Methods: Women age ≥18 years received inavolisib (6 mg/9 mg orally once daily [PO QD]) plus letrozole (2·5 mg PO QD), or inavolisib (9 mg PO QD) plus fulvestrant (500 mg intramuscularly on Days 1 and 15 of Cycle 1 then every 4 weeks), until unacceptable toxicity/disease progression.
Primary endpoint: safety and tolerability.

Findings: Thirty-seven and 60 patients were enrolled in the inavolisib plus letrozole and inavolisib plus fulvestrant arms, respectively. Overall, treatment-related adverse events (mostly low grade) occurred in 94·6% and 93·3% of patients, respectively; the most frequent (≥10% of patients in either arm) were hyperglycaemia, stomatitis, nausea, and diarrhoea. Confirmed objective response rates in patients with measurable disease were 9·7% and 25·9%, respectively; median progression-free survival was 3·7 and 7·3 months.
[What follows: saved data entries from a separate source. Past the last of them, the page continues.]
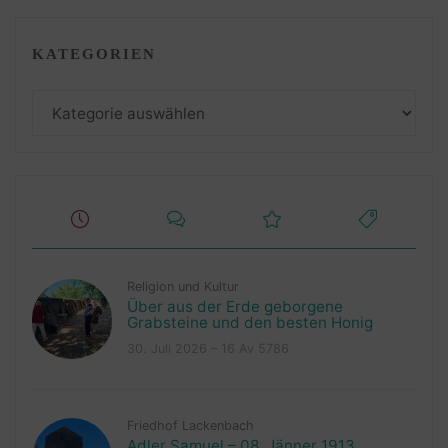
KATEGORIEN
Kategorien
Religion und Kultur
Über aus der Erde geborgene
Grabsteine und den besten Honig
30. Juli 2026 – 16 Av 5786
Friedhof Lackenbach
Adler Samuel – 08. Jänner 1913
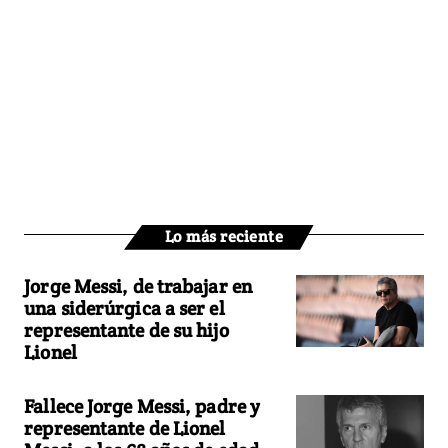
Lo más reciente
Jorge Messi, de trabajar en
una siderúrgica a ser el
representante de su hijo
Lionel
Fallece Jorge Messi, padre y
representante de Lionel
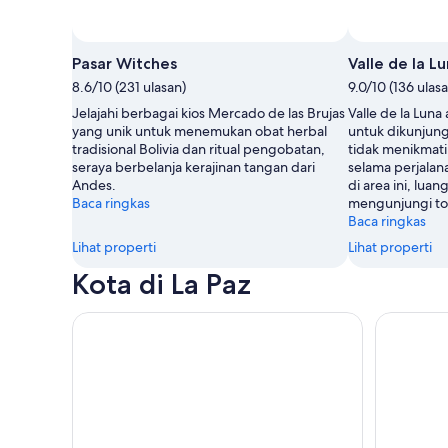
Pasar Witches
Valle de la L
8.6/10 (231 ulasan)
9.0/10 (136 ulas
Jelajahi berbagai kios Mercado de las Brujas
Valle de la Luna
yang unik untuk menemukan obat herbal
untuk dikunjung
tradisional Bolivia dan ritual pengobatan,
tidak menikmati h
seraya berbelanja kerajinan tangan dari
selama perjala
Andes.
di area ini, lua
Baca ringkas
mengunjungi to
Baca ringkas
Lihat properti
Lihat properti
Kota di La Paz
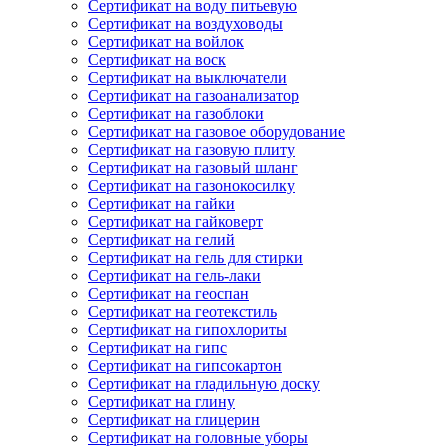
Сертификат на воду питьевую
Сертификат на воздуховоды
Сертификат на войлок
Сертификат на воск
Сертификат на выключатели
Сертификат на газоанализатор
Сертификат на газоблоки
Сертификат на газовое оборудование
Сертификат на газовую плиту
Сертификат на газовый шланг
Сертификат на газонокосилку
Сертификат на гайки
Сертификат на гайковерт
Сертификат на гелий
Сертификат на гель для стирки
Сертификат на гель-лаки
Сертификат на геоспан
Сертификат на геотекстиль
Сертификат на гипохлориты
Сертификат на гипс
Сертификат на гипсокартон
Сертификат на гладильную доску
Сертификат на глину
Сертификат на глицерин
Сертификат на головные уборы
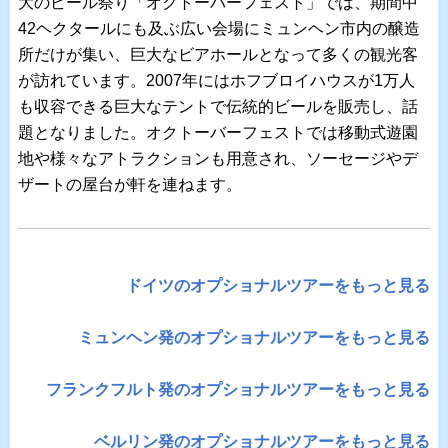
大のビール祭り「オクトーバーフェスト」では、期間中
42ヘクタールにも及ぶ広い会場にミュンヘン市内の醸造
所だけが集い、巨大なビアホールとなって多くの観光客
が訪れています。2007年にはホフブロイハウスが1万人
も収容できる巨大なテントで伝統的ビールを販売し、話
題となりました。オクトーバーフェストでは移動式遊園
地や様々なアトラクションも用意され、ソーセージやデ
ザートの屋台が軒を連ねます。
ドイツのオプショナルツアーをもっと見る
ミュンヘン発のオプショナルツアーをもっと見る
フランクフルト発のオプショナルツアーをもっと見る
ベルリン発のオプショナルツアーをもっと見る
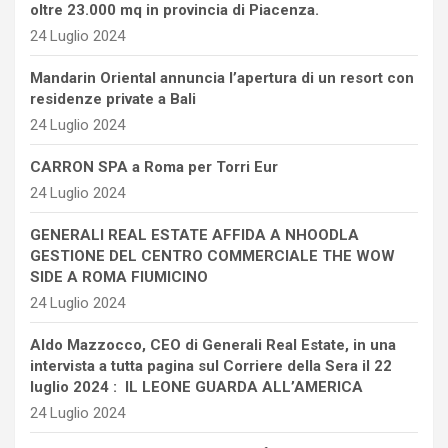
oltre 23.000 mq in provincia di Piacenza.
24 Luglio 2024
Mandarin Oriental annuncia l’apertura di un resort con
residenze private a Bali
24 Luglio 2024
CARRON SPA a Roma per Torri Eur
24 Luglio 2024
GENERALI REAL ESTATE AFFIDA A NHOODLA
GESTIONE DEL CENTRO COMMERCIALE THE WOW
SIDE A ROMA FIUMICINO
24 Luglio 2024
Aldo Mazzocco, CEO di Generali Real Estate, in una
intervista a tutta pagina sul Corriere della Sera il 22
luglio 2024 : IL LEONE GUARDA ALL’AMERICA
24 Luglio 2024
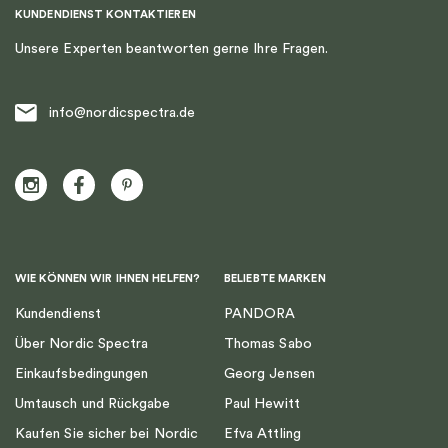
KUNDENDIENST KONTAKTIEREN
Unsere Experten beantworten gerne Ihre Fragen.
info@nordicspectra.de
WIE KÖNNEN WIR IHNEN HELFEN?
BELIEBTE MARKEN
Kundendienst
PANDORA
Über Nordic Spectra
Thomas Sabo
Einkaufsbedingungen
Georg Jensen
Umtausch und Rückgabe
Paul Hewitt
Kaufen Sie sicher bei Nordic
Efva Attling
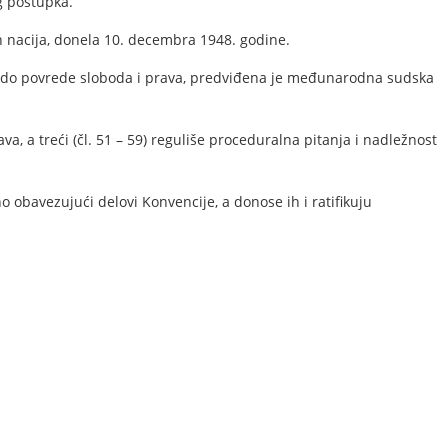
g postupka.
h nacija, donela 10. decembra 1948. godine.
đe do povrede sloboda i prava, predviđena je međunarodna sudska
va, a treći (čl. 51 – 59) reguliše proceduralna pitanja i nadležnost
obavezujući delovi Konvencije, a donose ih i ratifikuju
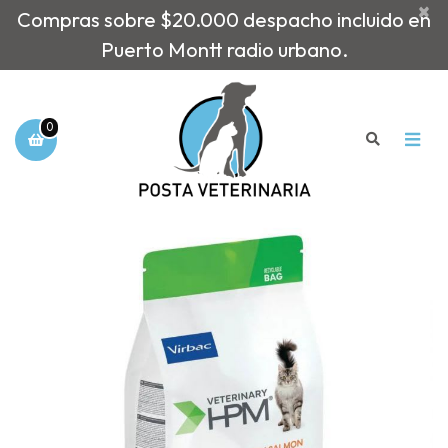
×
Compras sobre $20.000 despacho incluido en
Puerto Montt radio urbano.
0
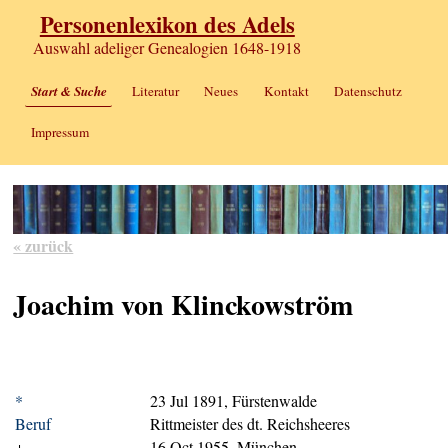
Personenlexikon des Adels
Auswahl adeliger Genealogien 1648-1918
Start & Suche
Literatur
Neues
Kontakt
Datenschutz
Impressum
« zurück
Joachim von Klinckowström
*
23 Jul 1891, Fürstenwalde
Beruf
Rittmeister des dt. Reichsheeres
+
16 Oct 1955, München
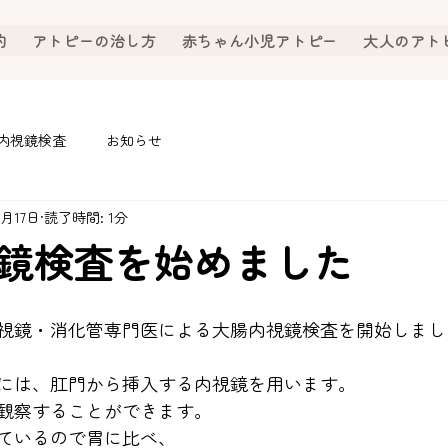
約
アトピーの治し方
赤ちゃん小児アトピー
大人のアト
内視鏡検査
お知らせ
7月17日
読了時間: 1分
鏡検査を始めました
視鏡・消化管専門医による大腸内視鏡検査を開始しまし
には、肛門から挿入する内視鏡を用います。
観察することができます。
ているので胃に比べ、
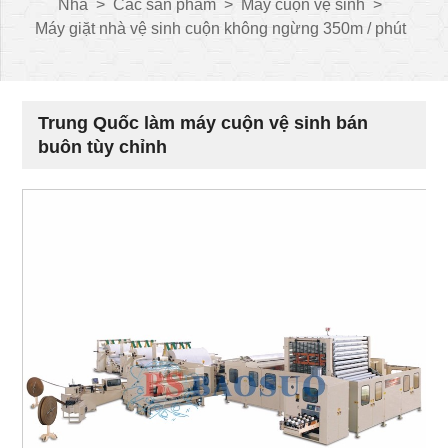
Nhà
>
Các sản phẩm
>
Máy cuộn vệ sinh
>
Máy giặt nhà vệ sinh cuộn không ngừng 350m / phút
Trung Quốc làm máy cuộn vệ sinh bán
buôn tùy chỉnh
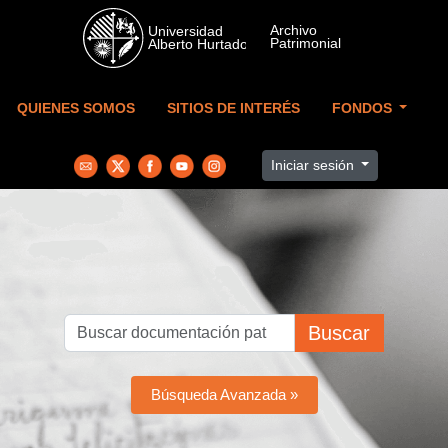
Skip to main content
QUIENES SOMOS
SITIOS DE INTERÉS
FONDOS
Iniciar sesión
Buscar
Búsqueda Avanzada »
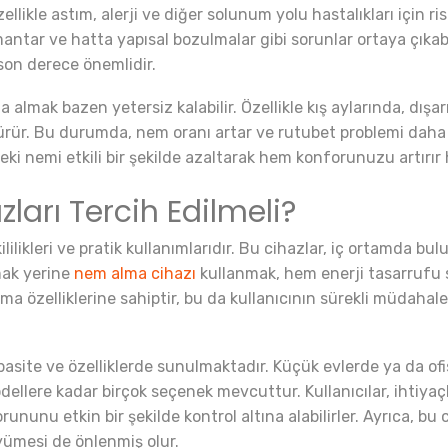
ellikle astım, alerji ve diğer solunum yolu hastalıkları için 
mantar ve hatta yapısal bozulmalar gibi sorunlar ortaya çıka
son derece önemlidir.
 almak bazen yetersiz kalabilir. Özellikle kış aylarında, dışa
ürür. Bu durumda, nem oranı artar ve rutubet problemi daha d
eki nemi etkili bir şekilde azaltarak hem konforunuzu artırır 
arı Tercih Edilmeli?
ilikleri ve pratik kullanımlarıdır. Bu cihazlar, iç ortamda bu
çmak yerine
nem alma cihazı
kullanmak, hem enerji tasarrufu s
şma özelliklerine sahiptir, bu da kullanıcının sürekli müdah
pasite ve özelliklerde sunulmaktadır. Küçük evlerde ya da ofi
dellere kadar birçok seçenek mevcuttur. Kullanıcılar, ihtiyaç
nunu etkin bir şekilde kontrol altına alabilirler. Ayrıca, bu
yümesi de önlenmiş olur.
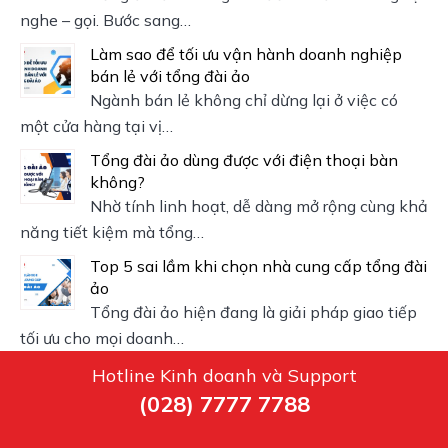
nghe – gọi. Bước sang…
Làm sao để tối ưu vận hành doanh nghiệp
bán lẻ với tổng đài ảo
Ngành bán lẻ không chỉ dừng lại ở việc có
một cửa hàng tại vị…
Tổng đài ảo dùng được với điện thoại bàn
không?
Nhờ tính linh hoạt, dễ dàng mở rộng cùng khả
năng tiết kiệm mà tổng…
Top 5 sai lầm khi chọn nhà cung cấp tổng đài
ảo
Tổng đài ảo hiện đang là giải pháp giao tiếp
tối ưu cho mọi doanh…
Hotline Kinh doanh và Support
(028) 7777 7788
Among patients with previous CDK4/6i therapy (29/37 and 58/60 patients, respectively), confirmed objective response rates were 13·0% and 25·0%; median progression-free survival was 3·7 and 7·1 months. No drug–drug interactions were observed for any study treatment. Paired baseline and Cycle 1 Day 15 tumour biopsies and circulating tumour DNA analyses demonstrated the impact of study treatment on pharmacodynamic/pathophysiologic biomarkers of response.

Interpretation: Inavolisib plus ET demonstrated a manageable safety profile and encouraging preliminary anti-tumour activity in patients with PIK3CA-mutated, HR-positive, HER2-negative LA/mBC, including those in the post-CDK4/6i setting.